Le Trésor américain avait déjà indiqué jeudi que ces discussions commerciales bilatérales auraient lieu dimanche et lundi à Paris, entre He Lifeng et le ministre américain des Finances, Scott Bessent.

Le dirigeant chinois "conduira une délégation en France du 14 au 17 mars pour des consultations commerciales avec la partie américaine" sur des questions "d'intérêt mutuel", a indiqué vendredi le ministère chinois du Commerce.

Scott Bessent sera accompagné à Paris par le représentant de la Maison Blanche pour le Commerce (USTR), Jamieson Greer.

Le président américain prévoit de se rendre à Pékin du 31 mars au 2 avril, a indiqué la Maison Blanche. Les autorités chinoises n'ont pas confirmé cette visite ni ce calendrier, ce qui est habituel de leur part.

Les Etats-Unis et la Chine se sont livré l'an passé une âpre bataille aux retombées mondiales, à coups de droits de douane et de restrictions diverses. Une trêve précaire a ensuite été conclue, sous l'égide, déjà, de Scott Bessent et He Lifeng.

Des points de friction subsistent toutefois.

La Maison Blanche a annoncé mercredi lancer une série d'enquêtes destinées à documenter des préjudices économiques subis par les Etats-Unis. Elles visent une quinzaine de pays ou bloc (l'Union européenne), dont la Chine. Elles sont une première étape vers de potentiels nouveaux droits de douanes.

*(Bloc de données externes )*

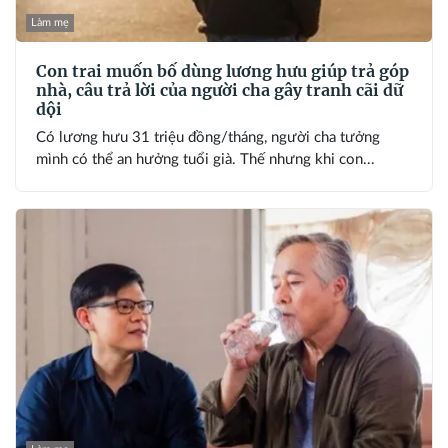
Làm mẹ
Con trai muốn bố dùng lương hưu giúp trả góp
nhà, câu trả lời của người cha gây tranh cãi dữ
dội
Có lương hưu 31 triệu đồng/tháng, người cha tưởng
mình có thể an hưởng tuổi già. Thế nhưng khi con...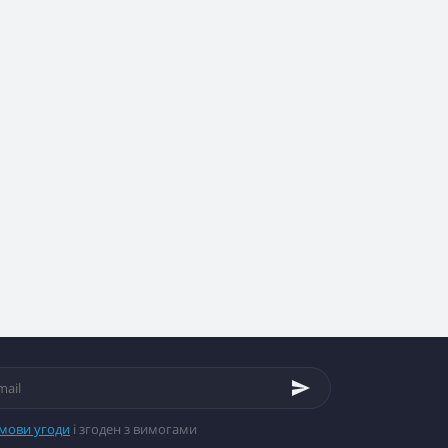
мови угоди
і згоден з вимогами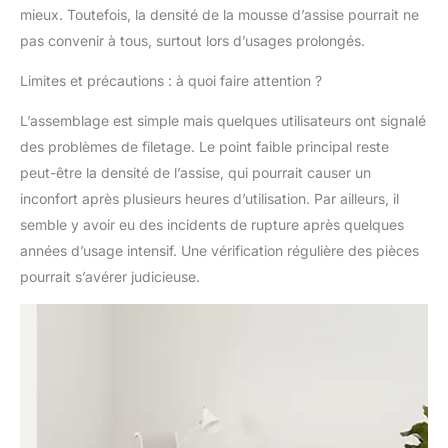
permettant un
mieux. Toutefois, la densité de la mousse d’assise pourrait ne
mouvement de va-et-
pas convenir à tous, surtout lors d’usages prolongés.
vient coulissant pour
soulager le coccyx et la
Limites et précautions : à quoi faire attention ?
pression des jambes.
【Robuste et sûr
L’assemblage est simple mais quelques utilisateurs ont signalé
prouvé】 Cylindre de
des problèmes de filetage. Le point faible principal reste
Sanhongsa (SHS)
peut-être la densité de l’assise, qui pourrait causer un
coréen importé, certifié
BIFMA, 120 000 fois les
inconfort après plusieurs heures d’utilisation. Par ailleurs, il
tests de rotation; la
semble y avoir eu des incidents de rupture après quelques
base en métal poli est
années d’usage intensif. Une vérification régulière des pièces
prouvée stable et
pourrait s’avérer judicieuse.
durable par plus de 100
000 fois de test
d'inclinaison (150 kg /
330 lb chargés);
Roulettes lisses avec
mécanisme de
réduction du bruit
permettant un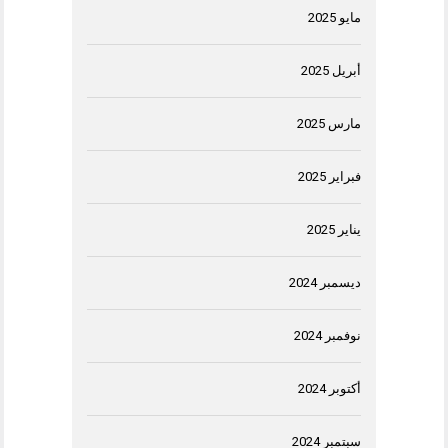
مايو 2025
أبريل 2025
مارس 2025
فبراير 2025
يناير 2025
ديسمبر 2024
نوفمبر 2024
أكتوبر 2024
سبتمبر 2024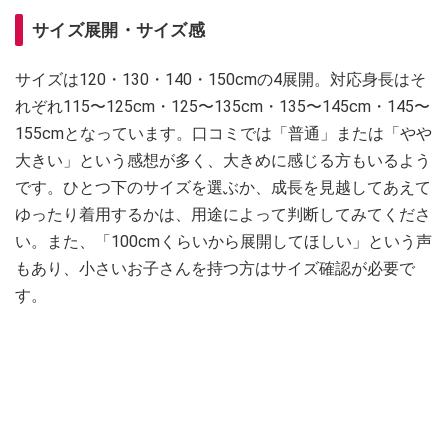
サイズ展開・サイズ感
サイズは120・130・140・150cmの4展開。対応身長はそ
れぞれ115〜125cm・125〜135cm・135〜145cm・145〜
155cmとなっています。口コミでは「普通」または「やや
大きい」という感想が多く、大きめに感じる方もいるよう
です。ひとつ下のサイズを選ぶか、成長を見越してあえて
ゆったり着用するかは、用途によって判断してみてくださ
い。また、「100cmくらいから展開してほしい」という声
もあり、小さいお子さんを持つ方はサイズ確認が必要で
す。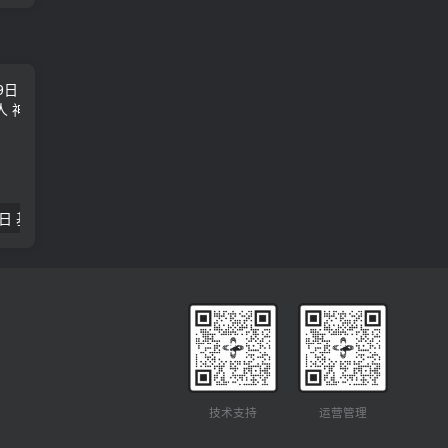
2018年09月29日 基督学房聚会：作无愧的工人 神的计划 王国显
2023年05月05日 基督学房欧洲同学会 07 摩西的末后四十年 郭定强
唐崇榮 – 
技术支持
运营管理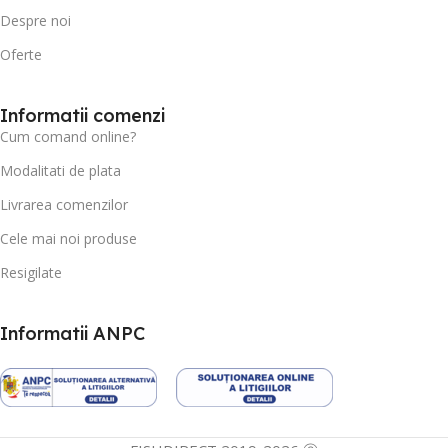
Despre noi
Oferte
Informatii comenzi
Cum comand online?
Modalitati de plata
Livrarea comenzilor
Cele mai noi produse
Resigilate
Informatii ANPC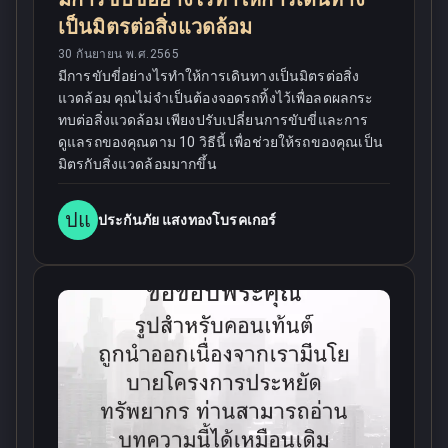
เป็นมิตรต่อสิ่งแวดล้อม
30 กันยายน พ.ศ.2565
มีการขับขี่อย่างไรทำให้การเดินทางเป็นมิตรต่อสิ่ง
แวดล้อม คุณไม่จำเป็นต้องจอดรถทิ้งไว้เพื่อลดผลกระ
ทบต่อสิ่งแวดล้อม เพียงปรับเปลี่ยนการขับขี่และการ
ดูแลรถของคุณตาม 10 วิธีนี้ เพื่อช่วยให้รถของคุณเป็น
มิตรกับสิ่งแวดล้อมมากขึ้น
ปแ
ประกันภัย แสงทองโบรคเกอร์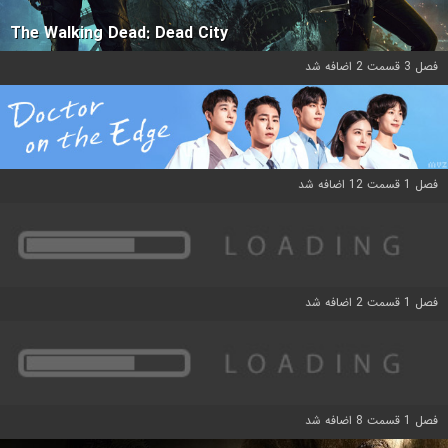
The Walking Dead: Dead City
فصل 3 قسمت 2 اضافه شد
فصل 1 قسمت 12 اضافه شد
فصل 1 قسمت 2 اضافه شد
فصل 1 قسمت 8 اضافه شد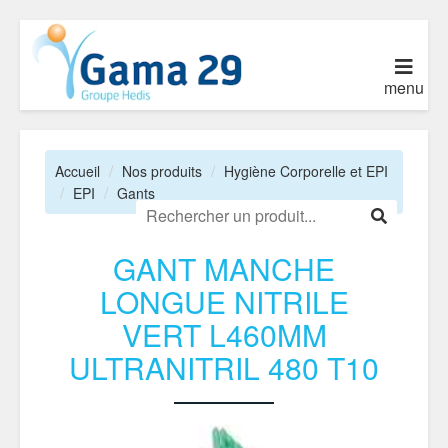
menu
Accueil
Nos produits
Hygiène Corporelle et EPI
EPI
Gants
GANT MANCHE
LONGUE NITRILE
VERT L460MM
ULTRANITRIL 480 T10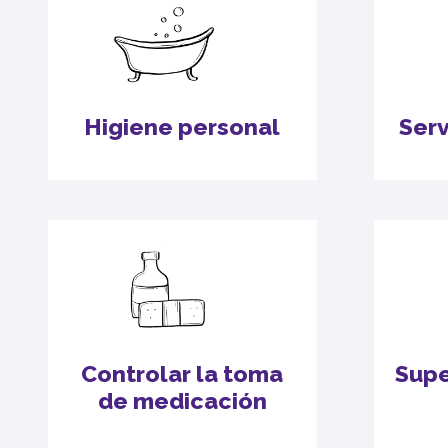
Higiene personal
Serv
Controlar la toma
Supe
de medicación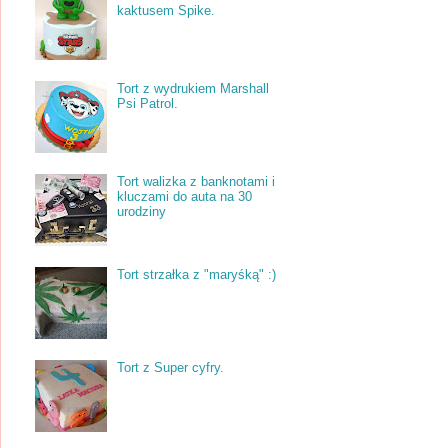
kaktusem Spike.
Tort z wydrukiem Marshall
Psi Patrol.
Tort walizka z banknotami i
kluczami do auta na 30
urodziny
Tort strzałka z "maryśką" :)
Tort z Super cyfry.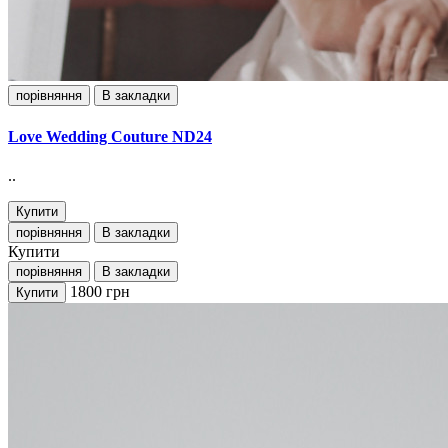
порівняння
В закладки
Love Wedding Couture ND24
..
Купити
порівняння
В закладки
Купити
порівняння
В закладки
1800
грн
Купити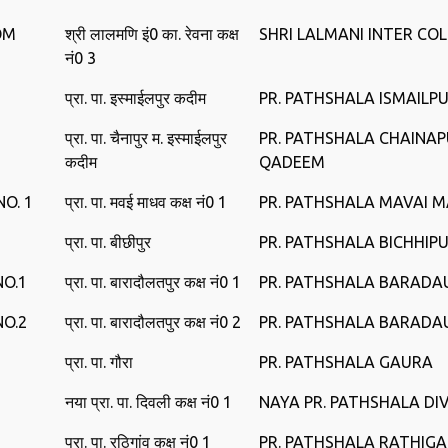
OM
श्री लालमणि इं0 का. रेवना कक्ष
SHRI LALMANI INTER CO
नं0 3
प्रा. पा. इस्‍माईलपुर कदीम
PR. PATHSHALA ISMAILP
प्रा. पा. चैनापुर म. इस्‍माईलपुर
PR. PATHSHALA CHAINAP
कदीम
QADEEM
O. 1
प्रा. पा. मवई माधव कक्ष नं0 1
PR. PATHSHALA MAVAI 
प्रा. पा. बीछीपुर
PR. PATHSHALA BICHHIP
O.1
प्रा. पा. बारादौलतपुर कक्ष नं0 1
PR. PATHSHALA BARADA
O.2
प्रा. पा. बारादौलतपुर कक्ष नं0 2
PR. PATHSHALA BARADA
प्रा. पा. गौरा
PR. PATHSHALA GAURA
नया प्रा. पा. दिवली कक्ष नं0 1
NAYA PR. PATHSHALA DIV
प्रा. पा. रठिगांव कक्ष नं0 1
PR. PATHSHALA RATHIG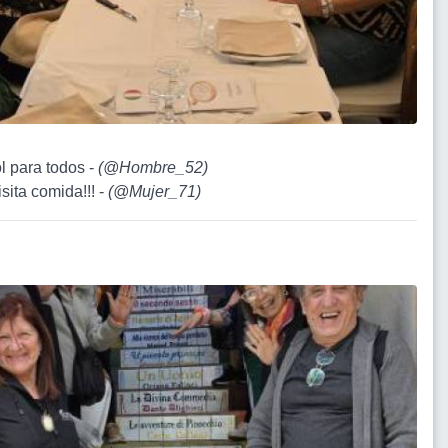
ol para todos -
(
@Hombre_52
)
sita comida!!! -
(
@Mujer_71
)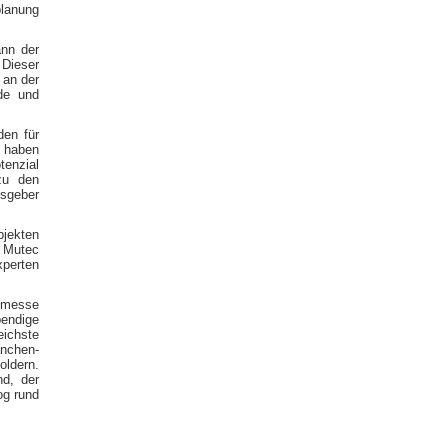
planung
ann der
 Dieser
 an der
de und
den für
, haben
tenzial
zu den
sgeber
bjekten
r Mutec
perten
itmesse
bendige
ichste
anchen-
oldern.
d, der
og rund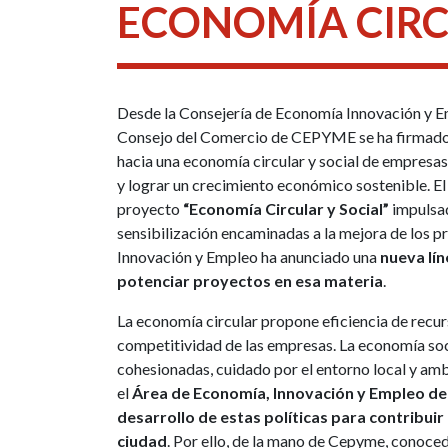
ECONOMÍA CIRC
Desde la Consejería de Economía Innovación y E
Consejo del Comercio de CEPYME se ha firmado 
hacia una economía circular y social de empresa
y lograr un crecimiento económico sostenible. E
proyecto
“Economía Circular y Social”
impulsad
sensibilización encaminadas a la mejora de los 
Innovación y Empleo ha anunciado una
nueva lín
potenciar proyectos en esa materia
.
La economía circular propone eficiencia de recur
competitividad de las empresas. La economía so
cohesionadas, cuidado por el entorno local y amb
el
Área de Economía, Innovación y Empleo de
desarrollo de estas políticas para contribui
ciudad
. Por ello, de la mano de Cepyme, conoce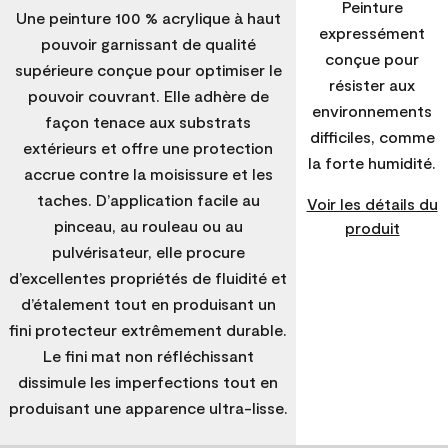
Peinture
Une peinture 100 % acrylique à haut
expressément
pouvoir garnissant de qualité
conçue pour
supérieure conçue pour optimiser le
résister aux
pouvoir couvrant. Elle adhère de
environnements
façon tenace aux substrats
difficiles, comme
extérieurs et offre une protection
la forte humidité.
accrue contre la moisissure et les
taches. D’application facile au
Voir les détails du
pinceau, au rouleau ou au
produit
pulvérisateur, elle procure
d’excellentes propriétés de fluidité et
d’étalement tout en produisant un
fini protecteur extrêmement durable.
Le fini mat non réfléchissant
dissimule les imperfections tout en
produisant une apparence ultra-lisse.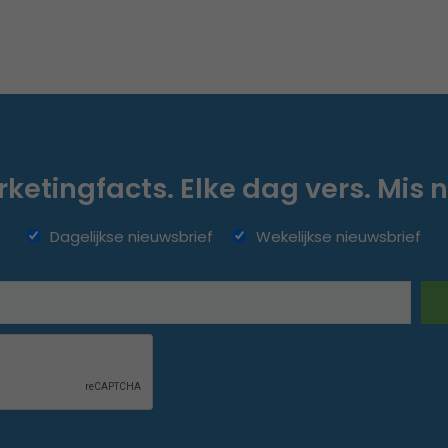
ketingfacts. Elke dag vers. Mis n
Dagelijkse nieuwsbrief
Wekelijkse nieuwsbrief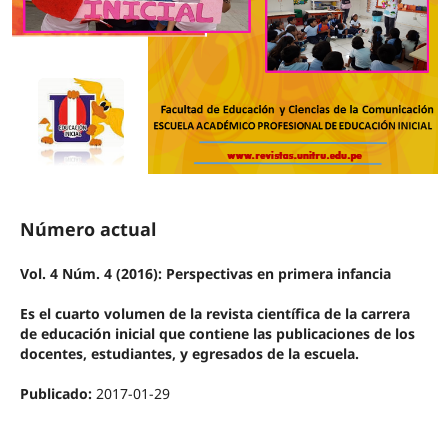
Número actual
Vol. 4 Núm. 4 (2016): Perspectivas en primera infancia
Es el cuarto volumen de la revista científica de la carrera
de educación inicial que contiene las publicaciones de los
docentes, estudiantes, y egresados de la escuela.
Publicado:
2017-01-29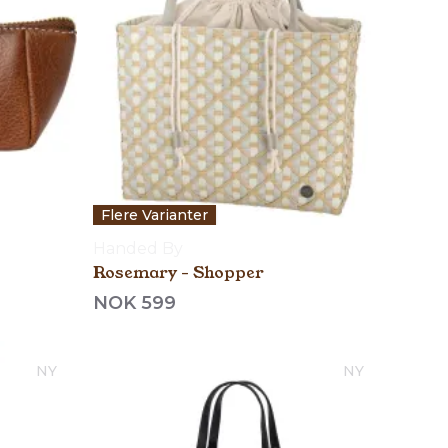
Flere Varianter
Handed By
Rosemary - Shopper
NOK 599
NY
NY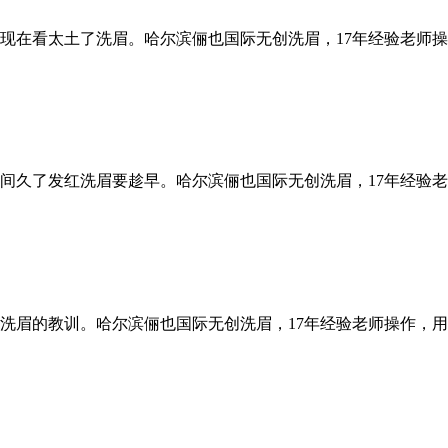
现在看太土了洗眉。哈尔滨俪也国际无创洗眉，17年经验老师
间久了发红洗眉要趁早。哈尔滨俪也国际无创洗眉，17年经验
洗眉的教训。哈尔滨俪也国际无创洗眉，17年经验老师操作，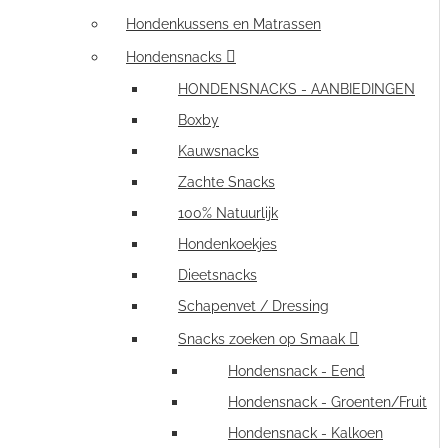
Hondenkussens en Matrassen
Hondensnacks
HONDENSNACKS - AANBIEDINGEN
Boxby
Kauwsnacks
Zachte Snacks
100% Natuurlijk
Hondenkoekjes
Dieetsnacks
Schapenvet / Dressing
Snacks zoeken op Smaak
Hondensnack - Eend
Hondensnack - Groenten/Fruit
Hondensnack - Kalkoen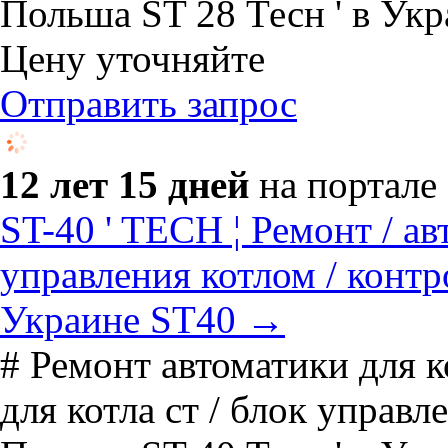
Польша ST 28 Тесн ' в Укр
Цену уточняйте
Отправить запрос
12 лет 15 дней
на портале
ST-40 ' TECH ¦ Ремонт / ав
управления котлом / контр
Украине ST40 →
# Ремонт автоматики для к
для котла ст / блок управл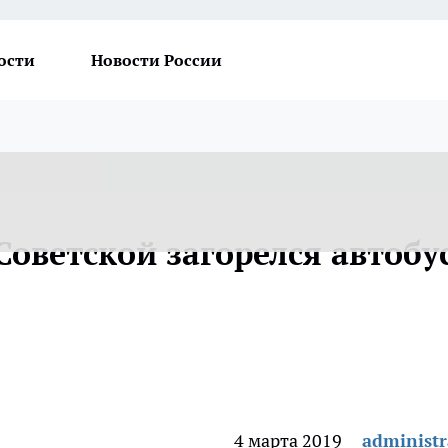
ости
Новости России
Советской загорелся автобус
4 марта 2019
administr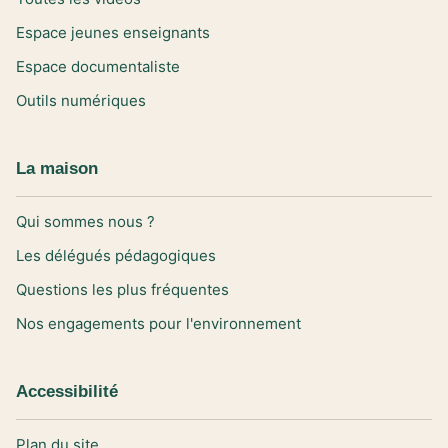
Espace jeunes enseignants
Espace documentaliste
Outils numériques
La maison
Qui sommes nous ?
Les délégués pédagogiques
Questions les plus fréquentes
Nos engagements pour l'environnement
Accessibilité
Plan du site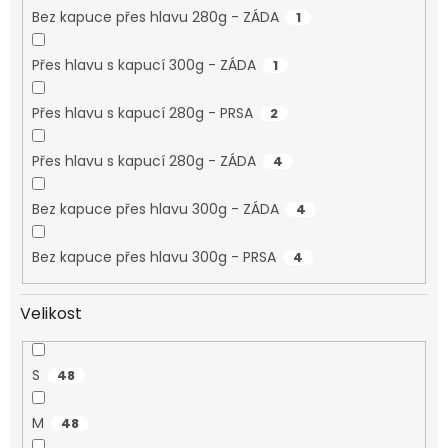
Bez kapuce přes hlavu 280g - ZÁDA
1
Přes hlavu s kapucí 300g - ZÁDA
1
Přes hlavu s kapucí 280g - PRSA
2
Přes hlavu s kapucí 280g - ZÁDA
4
Bez kapuce přes hlavu 300g - ZÁDA
4
Bez kapuce přes hlavu 300g - PRSA
4
Velikost
S
48
M
48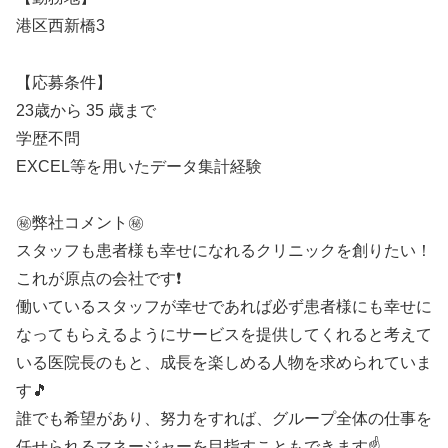
港区西新橋3
【応募条件】
23歳から 35 歳まで
学歴不問
EXCEL等を用いたデータ集計経験
㊙️弊社コメント㊙️
スタッフも患者様も幸せになれるクリニックを創りたい！
これが原点の会社です❗
働いているスタッフが幸せであれば必ず患者様にも幸せに
なってもらえるようにサービスを提供してくれると考えて
いる医院長のもと、成長を楽しめる人物を求められていま
す🎵
誰でも希望があり、努力をすれば、グループ全体の仕事を
任せられるマネージャーを目指すこともできます☝️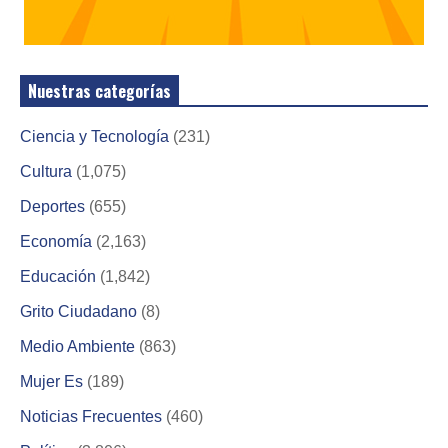
Nuestras categorías
Ciencia y Tecnología
(231)
Cultura
(1,075)
Deportes
(655)
Economía
(2,163)
Educación
(1,842)
Grito Ciudadano
(8)
Medio Ambiente
(863)
Mujer Es
(189)
Noticias Frecuentes
(460)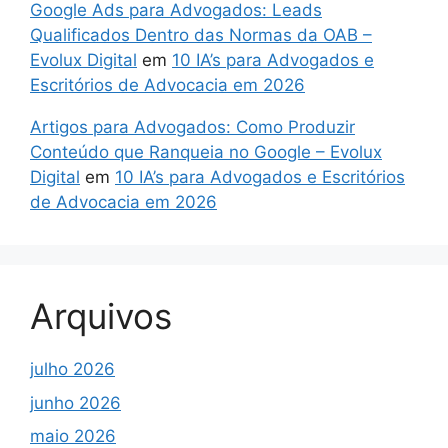
Google Ads para Advogados: Leads
Qualificados Dentro das Normas da OAB –
Evolux Digital
em
10 IA’s para Advogados e
Escritórios de Advocacia em 2026
Artigos para Advogados: Como Produzir
Conteúdo que Ranqueia no Google – Evolux
Digital
em
10 IA’s para Advogados e Escritórios
de Advocacia em 2026
Arquivos
julho 2026
junho 2026
maio 2026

Cette initiative est un "exemple typique d'unilatéralisme" qui "porte gravement atteinte à l'ordre économique et commercial international", a dénoncé vendredi le ministère chinois du Commerce dans un communiqué séparé.

"La Chine exhorte les Etats-Unis à revenir sur leurs pratiques contestables et à privilégier le dialogue et la consultation pour résoudre les différends", a-t-il souligné.